The other interesting piece of the new guidelines is how it clarifies what it means for someone to exceed their authorized access to a computer. Parts of the new policy seem to just be the Justice Department reiterating the 2021 Supreme Court ruling and translating it into guidance for prosecutors, but at one point in the guidelines the Justice Department actually seems to go a little further than the Supreme Court did in narrowing what exactly constitutes exceeding authorized access. In the Van Buren case, in which then-police officer Nathan Van Buren used his work access to look up license plates for other people for a fee, the Supreme Court said he hadn’t violated the CFAA because he was authorized to search that database as part of his job. But the court stopped short of saying that in order to commit an act of illegal hacking, people have to circumvent a technical, or code-based restriction. (In fact, the court said explicitly in a footnote that it did not need to decide whether violations of the CFAA must be technical in nature—confusingly, leaving open the possibility that violations of written contracts or policies might also constitute unauthorized access.) In the new guidelines, the Justice Department comes one step closer to saying that illegal hacking must be technical in nature, saying that what it means to exceed authorized access to a computer is “established in a computational sense, that is, through computer code or configuration, rather than through contracts, terms of service agreements, or employee policies.”

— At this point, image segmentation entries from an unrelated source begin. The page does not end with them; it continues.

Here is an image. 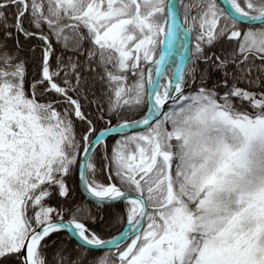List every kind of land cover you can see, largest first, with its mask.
<instances>
[{
	"label": "snow or ice",
	"instance_id": "1",
	"mask_svg": "<svg viewBox=\"0 0 264 264\" xmlns=\"http://www.w3.org/2000/svg\"><path fill=\"white\" fill-rule=\"evenodd\" d=\"M0 264H264V0H0Z\"/></svg>",
	"mask_w": 264,
	"mask_h": 264
},
{
	"label": "trees",
	"instance_id": "2",
	"mask_svg": "<svg viewBox=\"0 0 264 264\" xmlns=\"http://www.w3.org/2000/svg\"><path fill=\"white\" fill-rule=\"evenodd\" d=\"M182 19H183V17L181 16V21H182ZM191 46L192 45H191V42H190L189 43V48H191ZM219 47L220 46L218 45L217 48L213 49L212 51H216L218 53L219 52ZM200 67L204 68L205 66L203 64H201ZM31 72H32V69L29 68V74L30 75H31ZM109 142H111V141H109ZM100 179L103 180L104 177H100ZM68 184H69V187H71V188L76 187V185H77V176L70 177L68 179ZM76 197H77V199H81L82 198V196L79 193V191L76 192ZM118 231H119V229H117V228L112 229L110 234H106L105 235V238H110V236H114Z\"/></svg>",
	"mask_w": 264,
	"mask_h": 264
},
{
	"label": "bare ground",
	"instance_id": "3",
	"mask_svg": "<svg viewBox=\"0 0 264 264\" xmlns=\"http://www.w3.org/2000/svg\"><path fill=\"white\" fill-rule=\"evenodd\" d=\"M185 43H187V40L183 39L181 36L178 35L174 45V51H176L175 54L178 56V58L180 57L181 52H184L183 45Z\"/></svg>",
	"mask_w": 264,
	"mask_h": 264
},
{
	"label": "water",
	"instance_id": "4",
	"mask_svg": "<svg viewBox=\"0 0 264 264\" xmlns=\"http://www.w3.org/2000/svg\"><path fill=\"white\" fill-rule=\"evenodd\" d=\"M175 42H176V39L174 40V42H173V46H172V49H171V52H170V54L168 55V57H167V60H168V64H167V66L169 65V60H170V58H171V55H172V53H173V49H174V45H175ZM187 43H188V46H189V41H187ZM167 43H165L163 46H162V48L164 49V50H167ZM178 61H179V58H178ZM77 183H78V175H77ZM79 193H80V191H79ZM81 194V193H80ZM119 232V231H118ZM118 232L115 234V235H118ZM114 235V236H115Z\"/></svg>",
	"mask_w": 264,
	"mask_h": 264
},
{
	"label": "rangeland",
	"instance_id": "5",
	"mask_svg": "<svg viewBox=\"0 0 264 264\" xmlns=\"http://www.w3.org/2000/svg\"><path fill=\"white\" fill-rule=\"evenodd\" d=\"M176 51L173 50V53L171 55V58L169 60V65L167 67H175V65L178 63V56L175 54Z\"/></svg>",
	"mask_w": 264,
	"mask_h": 264
}]
</instances>
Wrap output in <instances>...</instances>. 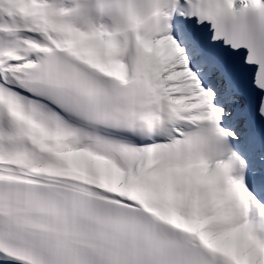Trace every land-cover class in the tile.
<instances>
[{
    "label": "snow or ice",
    "instance_id": "snow-or-ice-1",
    "mask_svg": "<svg viewBox=\"0 0 264 264\" xmlns=\"http://www.w3.org/2000/svg\"><path fill=\"white\" fill-rule=\"evenodd\" d=\"M0 264H264V0H0Z\"/></svg>",
    "mask_w": 264,
    "mask_h": 264
}]
</instances>
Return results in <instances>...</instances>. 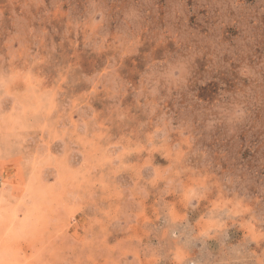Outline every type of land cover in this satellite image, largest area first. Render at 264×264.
<instances>
[{
	"label": "rangeland",
	"instance_id": "obj_1",
	"mask_svg": "<svg viewBox=\"0 0 264 264\" xmlns=\"http://www.w3.org/2000/svg\"><path fill=\"white\" fill-rule=\"evenodd\" d=\"M0 264H264V0H0Z\"/></svg>",
	"mask_w": 264,
	"mask_h": 264
}]
</instances>
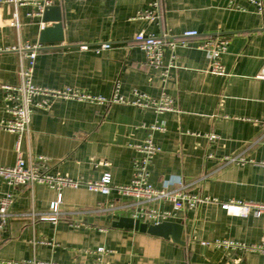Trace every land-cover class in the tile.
Instances as JSON below:
<instances>
[{"label": "crops", "instance_id": "obj_1", "mask_svg": "<svg viewBox=\"0 0 264 264\" xmlns=\"http://www.w3.org/2000/svg\"><path fill=\"white\" fill-rule=\"evenodd\" d=\"M154 0H63V40L39 42L48 23L29 17L31 2L0 0V121L6 119L2 85L19 82L20 50L25 43L42 44L35 58L33 82L40 87H71L91 95L125 98L132 91L157 98L162 91L174 98V110L157 113L132 104L103 105L52 99L46 110L34 108L30 131L21 151L28 163L47 158L51 174L96 180L105 173L112 183L128 184L133 145L152 135L160 148L149 164V181L162 188L216 199L176 213L170 221L183 225L181 241L135 229L114 227L119 217L132 218L136 200L103 195L85 187H65L55 221L50 202L57 192L46 184L7 186L12 193L9 226L0 229V264H262L257 251L215 246L218 239L246 244L260 241L263 218L229 215L222 202L264 201V3L258 13L246 0H158L160 19L145 22L138 10ZM16 11L19 26L11 24ZM197 30L187 46L174 48L177 68L166 81L160 69L145 63L134 35L162 31L178 40ZM212 34L228 40L221 56L225 75L208 72L206 52L198 44ZM111 44L96 53L93 45ZM88 45L89 49L80 48ZM165 55L171 49L164 44ZM14 47V48H13ZM163 125L162 131L150 126ZM210 135L215 138L211 139ZM17 135L0 127V166L16 159ZM242 157L244 162L229 161ZM149 207L170 208L168 202ZM205 242L206 244H203ZM102 247L106 252H99Z\"/></svg>", "mask_w": 264, "mask_h": 264}, {"label": "built area", "instance_id": "obj_2", "mask_svg": "<svg viewBox=\"0 0 264 264\" xmlns=\"http://www.w3.org/2000/svg\"><path fill=\"white\" fill-rule=\"evenodd\" d=\"M14 1L16 4L20 5L28 2L33 3L36 7L35 10L27 12L26 15L31 18H41V14L46 6L57 5L58 2L63 0ZM235 1L236 0H229V6L240 8L235 4ZM246 1L253 4L258 13L263 12L264 0ZM158 9L159 1H151L148 3L147 7L137 11L136 18L145 22H157L160 19ZM11 24L16 28L19 26L16 11L13 13ZM197 34L198 31L196 29L186 30L182 32L178 40H175L167 30L162 31L160 35L148 34L141 30L134 35V40L136 46H138L144 54L145 63L149 66L159 68L161 79L166 81L170 75V71L178 67L174 48L178 45L187 46L188 37H193ZM164 44L169 45L171 49L167 56L165 55ZM41 46L42 44L25 43L23 46L18 47V50L21 52L18 64L19 82L17 84L2 85L4 93V110L7 116L6 119L0 121V127L5 131L13 132L17 135V138L14 144V152H16L15 162L9 167L0 166V178H2L9 187L39 183L46 184L55 189L57 192V198L50 202L51 214L42 217V219L55 221L56 215L58 214L57 209L61 203V192L65 187L80 188V186H82L89 191L96 193L99 192L103 195H109L115 192L121 197L132 198L136 200L138 205H140V207H138L133 213L132 218L138 219L140 222H146L148 225L170 221L172 218L176 217L175 215L177 212L185 209L197 208L202 203L217 202L216 199L189 194L183 189L181 190L182 183L179 181H175L180 186L175 189H168V186L172 184V182L169 181H167L162 188H156L150 183L149 164L160 151V148L154 143L151 134L142 142L133 145L134 149L139 153V156L132 162L133 172L128 184L112 183L111 177L108 173H105L96 180H84L81 178H72L67 175L51 174L47 170V158L45 156H38L34 162L30 161L27 165L23 157V152L21 151V144L23 138L30 131L31 112L34 108L40 110L48 109L52 99L62 98L103 105H111L112 103L132 104L141 108H153L157 113L174 110L175 103L174 98L164 91L155 98L146 93L144 94L137 90H133L132 96L130 98H125L124 96L119 95L117 90H115L110 97H104L101 95H91L68 86L60 87L58 89L40 87L33 82V73L37 51ZM110 46L111 44L104 42L93 45L92 50L99 53L103 50L110 49ZM197 47L206 52L209 61L208 72L211 74L225 75V68L220 60L221 56L227 50L228 40L217 34H212L199 43ZM80 48L86 50L89 49V46L83 44ZM259 77L264 79V71ZM261 122L264 123V119ZM149 128L152 131H162L163 125L161 123H156ZM210 138L214 139L215 136L210 135ZM226 160L244 162L242 157H233L231 159L226 158ZM261 165L264 167V163H261ZM165 201L170 204V208L166 210H162L157 206L149 208L146 206L149 202L159 204L160 202ZM12 202V193H0V229H5L9 226ZM221 207L229 215L248 216L253 214L255 217L263 218L264 220V201L234 200L222 202ZM203 244L206 243L203 242ZM214 245L231 250L239 249L244 251H257L262 255V264H264V221L262 225V235L259 242L246 244L237 240L218 239V241L214 242ZM98 251L106 252L102 247H100Z\"/></svg>", "mask_w": 264, "mask_h": 264}, {"label": "water", "instance_id": "obj_3", "mask_svg": "<svg viewBox=\"0 0 264 264\" xmlns=\"http://www.w3.org/2000/svg\"><path fill=\"white\" fill-rule=\"evenodd\" d=\"M42 22L48 23L40 30L39 42L58 43L63 40L61 5L46 6L41 14ZM135 229L140 232L150 233L161 237H171L174 241L182 243L181 236L183 225L173 221H166L159 224H147L138 219L119 217L114 227Z\"/></svg>", "mask_w": 264, "mask_h": 264}]
</instances>
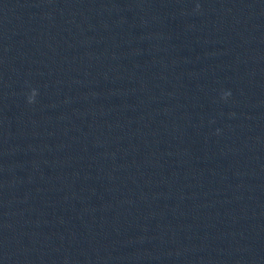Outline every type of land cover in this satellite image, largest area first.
I'll list each match as a JSON object with an SVG mask.
<instances>
[{
	"label": "water",
	"instance_id": "1",
	"mask_svg": "<svg viewBox=\"0 0 264 264\" xmlns=\"http://www.w3.org/2000/svg\"><path fill=\"white\" fill-rule=\"evenodd\" d=\"M0 264H264V0H0Z\"/></svg>",
	"mask_w": 264,
	"mask_h": 264
}]
</instances>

That’s a narrower and better interpretation of the CFAA but, like the Supreme Court, the Justice Department stops short of fully endorsing it. It doesn’t, for instance, apply that interpretation to what it means to access a computer without authorization (only exceeding authorized access), and they even say later in the policy that cease and desist letters—which are decidedly not technical or computational—still count to revoke someone’s authorization to use a computer.
It’s worth pointing out that a new DOJ sentencing policy does not carry as much weight or go as far toward clarifying the law as a Supreme Court ruling or—even better—a revised CFAA passed by Congress could. The new policy merely offers guidance to prosecutors about how they should enforce the law and still leaves a fair bit to their discretion beyond the most extreme examples highlighted in the policy itself, like fake dating profiles and security researchers who extort the companies they research. But in the absence of a revised CFAA, it’s nice to see the Justice Department saying that they won’t be using the law to go after (most) security researchers and people who violate contracts, terms of service agreements, and employee policies.
So, in keeping with recent developments around the CFAA, the Justice Department’s new policy is a positive, long overdue step—a very incremental bit of progress in clarifying what illegal hacking is. But just because there’s still more work to be done clarifying and narrowing the CFAA doesn’t mean it’s not worth marking and celebrating each step along the way. At least we’re moving in the right direction.